Avancé hasta el final, y al doblar la esquina, junto a la puerta conectada a un corto corredor exterior, la encontré de frente a una máquina de bocadillos. Estaba contemplando su interior con las manos pegadas en el cristal. Parecía una niña.

—Vamos. ¡Suelta mi desayuno, maldita porquería! Eres lo único que puedo comer —pronunció su apetecible boquita, le dio una patada y la máquina se quejó otra vez.

—Yo me ofrezco —le dije, y ella se sobresaltó al verme. No parecía alegrarse de mi presencia en absoluto. Qué mujer tan desconcertante. Tenía un par de ojeras bajo sus ojos, y me pregunté qué podría haberla mantenido despierta esta vez. Desde que la vi marcharse la noche anterior en compañía de, a saber quién, me tenía intrigado. Todavía estaba tratando de entender por qué.

—¿De qué hablas?

«¿Qué tal si me ofrezco como tu desayuno y me comes la pija?» Estuve a punto de pronunciar, pero algo me detuvo: la posibilidad de que se tomara mis palabras de la peor manera posible, en lugar de una broma. Con ella, nunca sabía de qué forma iban a resultar las cosas al final, pero eso también lo volvía fascinante.

Sus mejillas enrojecieron como si hubiera tenido la capacidad para leer mis pensamientos, y a sus espaldas la máquina emitió un nuevo sonido. Un objeto acabó de caer. Se apresuró a tomar la barra de proteína y la observó, al igual que me gustaría que me contemplara a mí.
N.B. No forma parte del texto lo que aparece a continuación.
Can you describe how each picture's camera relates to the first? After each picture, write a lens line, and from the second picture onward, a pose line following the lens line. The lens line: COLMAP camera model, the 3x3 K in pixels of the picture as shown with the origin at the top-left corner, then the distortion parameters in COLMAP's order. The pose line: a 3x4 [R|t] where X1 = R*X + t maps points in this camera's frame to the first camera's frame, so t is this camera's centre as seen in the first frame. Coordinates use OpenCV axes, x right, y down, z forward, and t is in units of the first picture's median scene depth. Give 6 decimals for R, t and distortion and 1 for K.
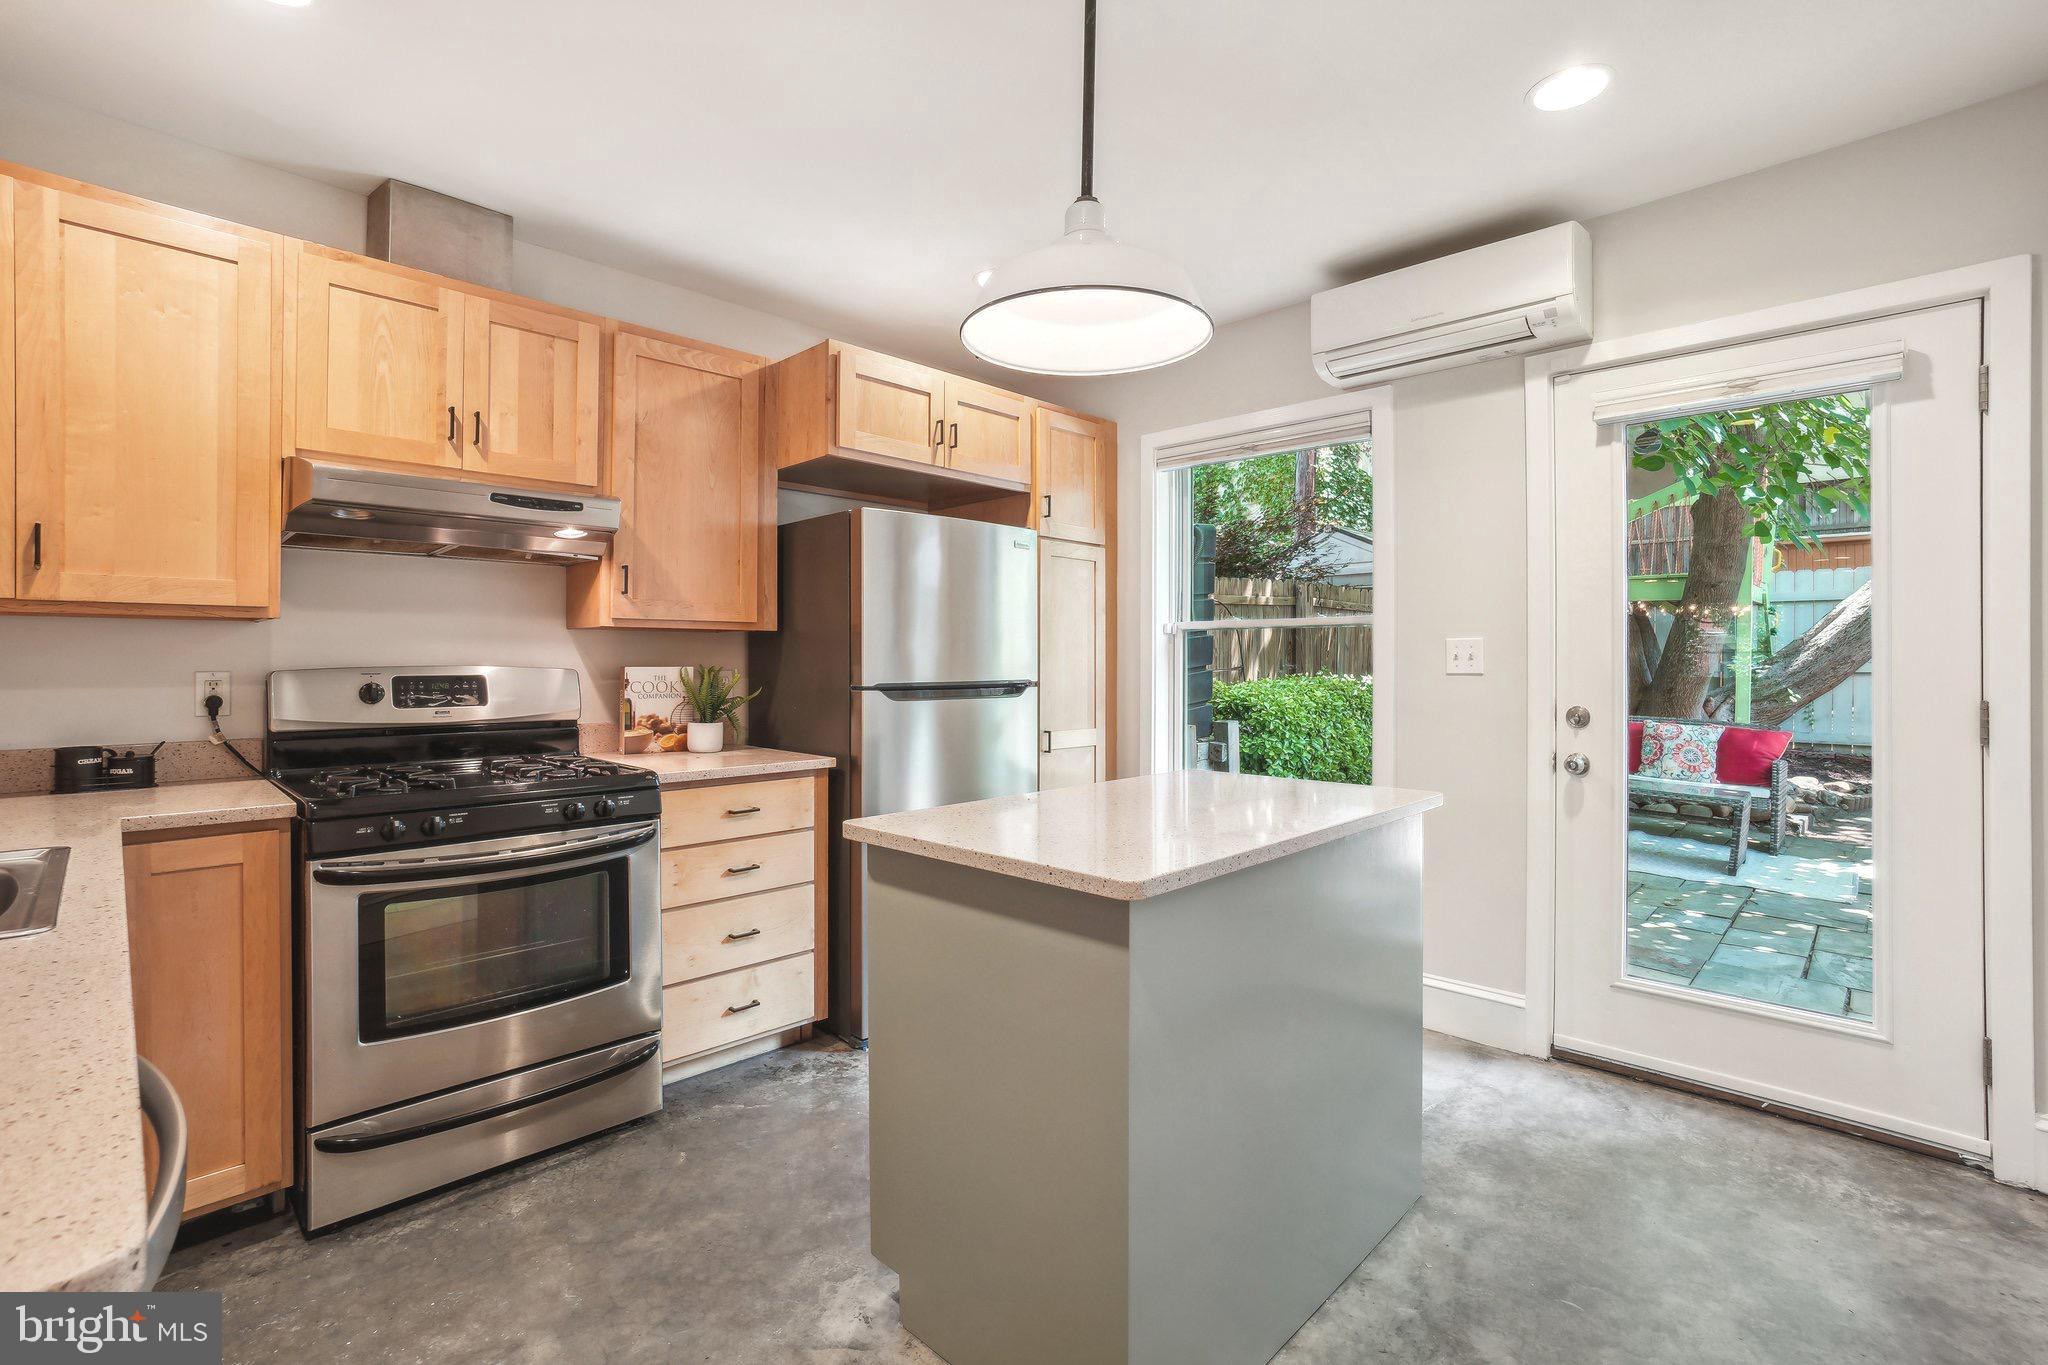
lens RADIAL K [[932.2, 0, 1021.8], [0, 932.2, 674.2], [0, 0, 1]] dist [0.004075, 0.001027]
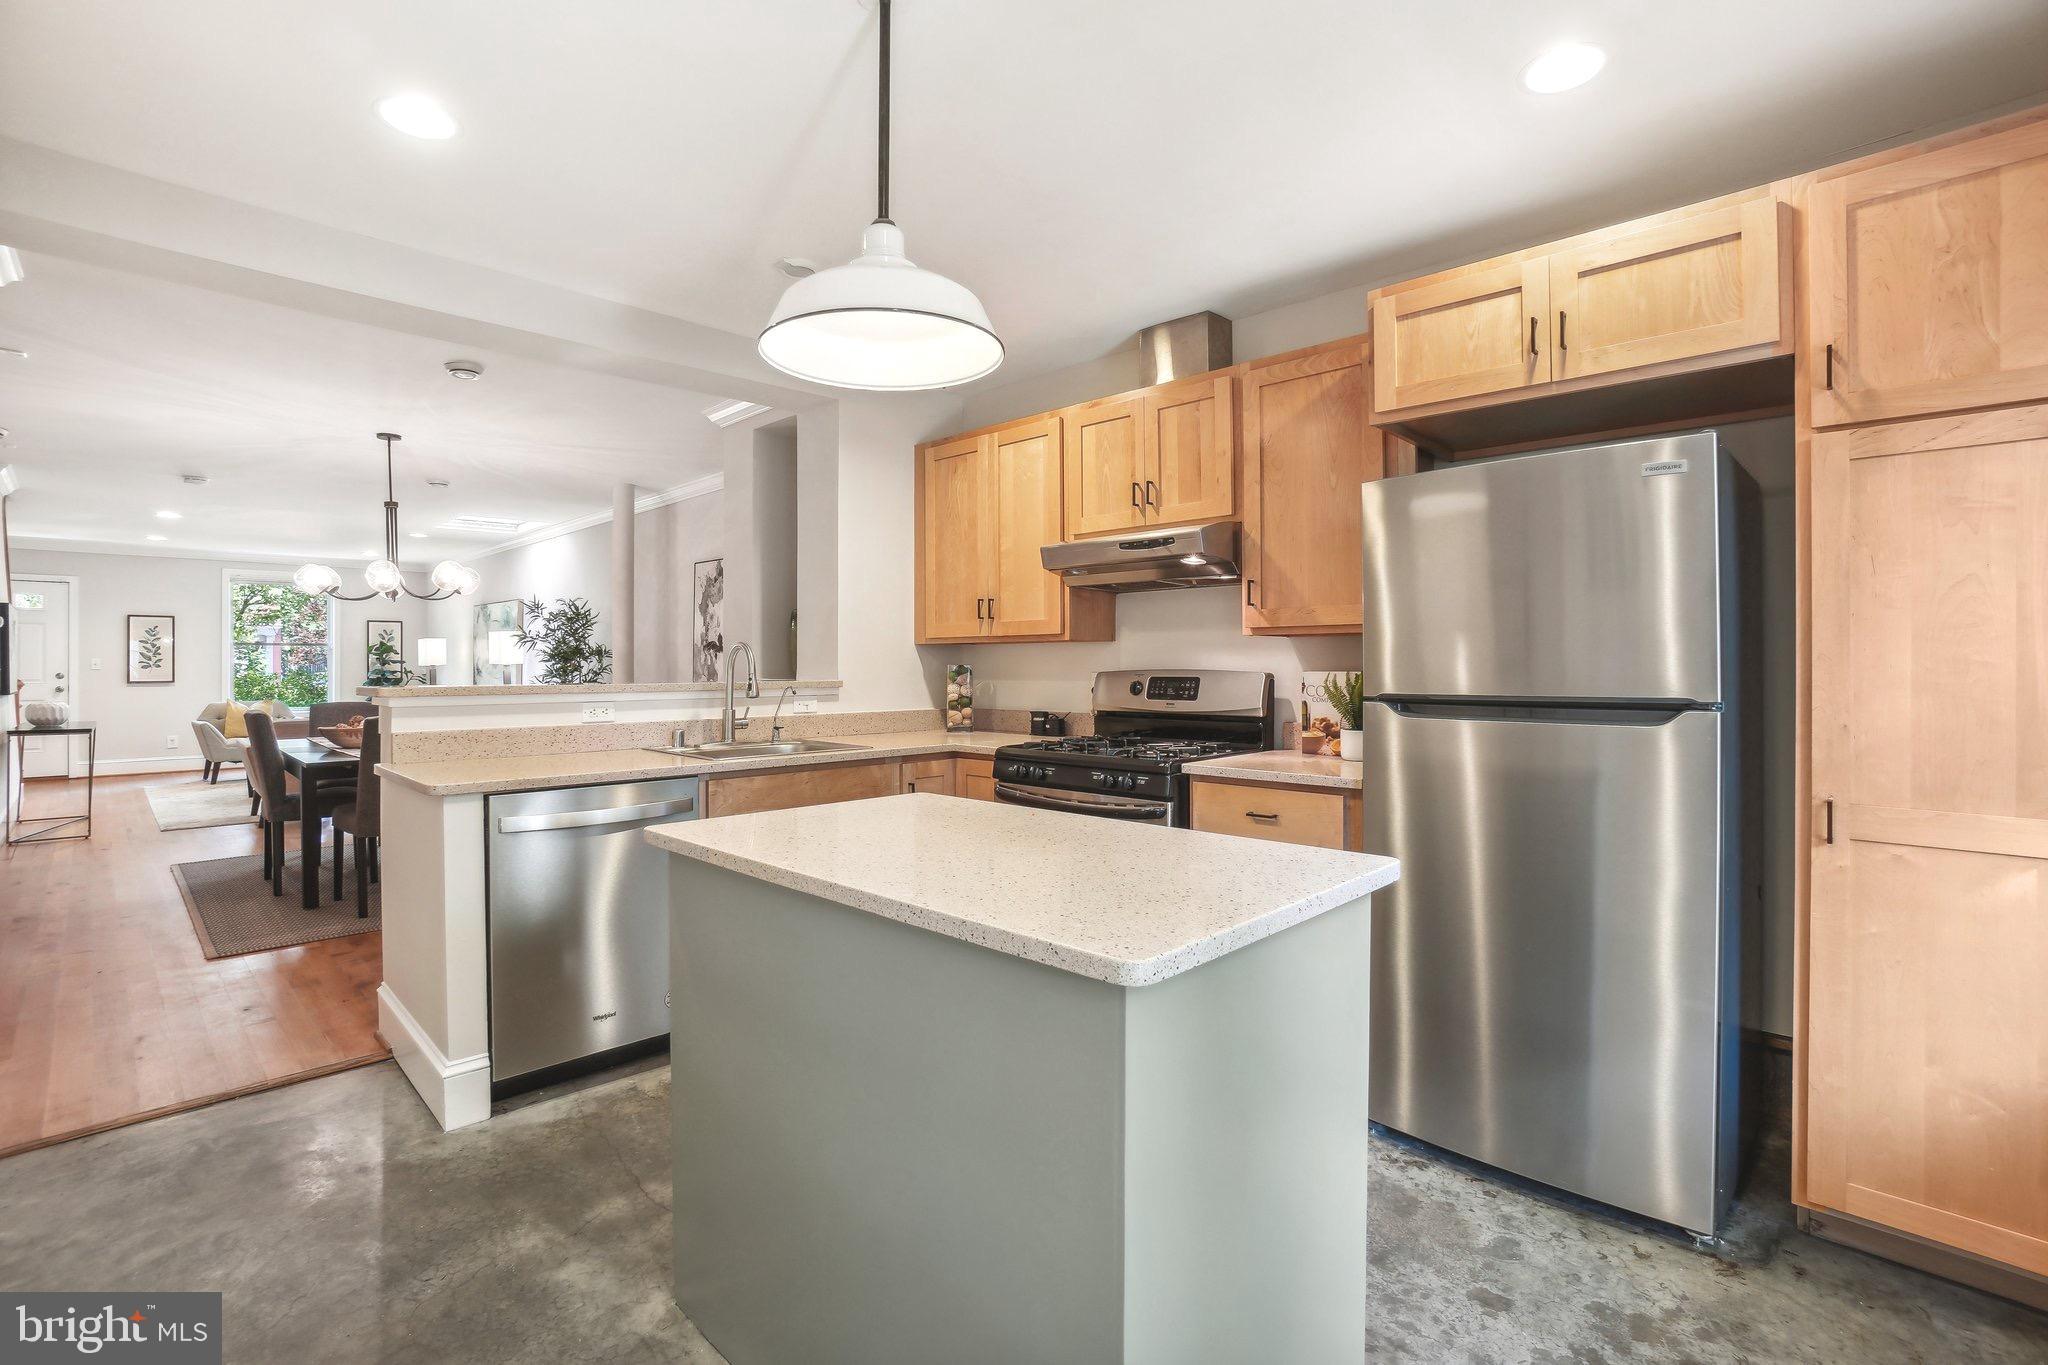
lens RADIAL K [[932.2, 0, 1018.7], [0, 932.2, 661.1], [0, 0, 1]] dist [0.004075, 0.001027]
pose [[0.040240, -0.004132, -0.999181, 0.712751], [-0.010917, 0.999930, -0.004574, -0.012527], [0.999130, 0.011092, 0.040192, 0.719184]]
Pero qué tontería. Esta chica hacía que me rebajara hasta el punto de compararme con un objeto.

—¿Estás a dieta? —cuestioné y me ignoró, pues quitarle la envoltura a esa barrita parecía algo más interesante.

Me acerqué y la tomé del brazo. Sentí su mirada clavada en mi espalda mientras, con suavidad, comencé a tirar de ella. Estaba preparado para soltarla si se resistía, pero no lo hizo.

—Todavía no es hora de trabajar. ¿A dónde me llevas?

—A proporcionarte un desayuno adecuado.

Una buena lección es lo que también estuve tentado a darle, pero ya comprendí que de esa manera no conseguiría llegar a ella.